I scarcely know where to begin here. First, it wasn't just the invention of HTML and HTTP that undid AOL and Compuserve, though that was a part of it: it was the ease with which anyone could put up a Web server and start writing pages. You didn't need an elaborate distributed infrastructure, a gigantic, power-hungry supercomputer, or the funding of a major corporation. Its innovation was that all you needed was a text editor, a decent paint program, and a computer hooked up to the network.

Second, he's presuming a standard of interoperability that just doesn't exist. Right now, with a very few exceptions, you have a different identity and corresponding credentials on every single web site you visit. You can't take your Amazon account and use it to browse eBay. Things you post on Groklaw don't show up attached to your account on Calculated Risk.

Third, the creation of a lingua franca for 3D worlds has already been tried at least three times -- OpenInventor, VRML and VRML97 -- and has failed each time. Some of this is because of the limited graphics capability and network bandwidth in computers of the time. Detailed virtual worlds use a lot of data. Some was because of the lack of good tools for building these worlds. This one still isn't solved. However, these are just technical reasons. If that was the main problem we could knock it out in five years.

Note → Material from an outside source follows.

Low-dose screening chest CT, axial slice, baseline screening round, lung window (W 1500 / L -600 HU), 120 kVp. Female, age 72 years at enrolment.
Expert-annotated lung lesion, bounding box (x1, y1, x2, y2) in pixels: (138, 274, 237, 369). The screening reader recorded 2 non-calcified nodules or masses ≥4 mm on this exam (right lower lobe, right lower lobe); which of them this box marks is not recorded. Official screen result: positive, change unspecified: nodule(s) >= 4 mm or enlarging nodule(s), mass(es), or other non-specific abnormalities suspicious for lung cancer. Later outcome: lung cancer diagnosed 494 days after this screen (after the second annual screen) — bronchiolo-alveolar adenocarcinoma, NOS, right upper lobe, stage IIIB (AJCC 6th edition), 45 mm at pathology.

The worst hurdle is the fourth one. 3D isn't an app. 3D is a display method. The crucial question he ignored was this: if interoperable 3D with realistic everything on the Internet is the killer app for supercomputers, what's the killer app for 3D with realistic everything on the Internet?

Anyone? Anyone? Bueller?

The fact of the matter is that for most of the things you do with your computer 3D isn't useful. Games? Absolutely. Bring it on. Email? Web browsing? Booking flights? Buying books? Writing papers or presentations? Doing your taxes? Not so much. Looking at a house or a car you might buy? Sure, that would be great! But how much time do you spend doing those things in the average month?

The point is that in my estimation Mr. Rattner was fundamentally wrong on just about every point he made. 3D is shiny, makes pretty pictures, and has totally revolutionized several industries but has not yet proven to be essential to what you and I want to do on the Internet every day. Gigantic, multi-million-dollar, multi-megawatt supercomputers can do some pretty astonishing things, but the Internet runs just fine without using them for front-line servers. At this point the kind of interoperability he envisions is far more of a social problem than a technical one.

If he truly believes that the "3D Internet" is the future of supercomputing then he's already hosed. I hope Mr. Rattner is a better businessman than he is a visionary.

So. That was my morning. The next two should be considerably more interesting. We'll see.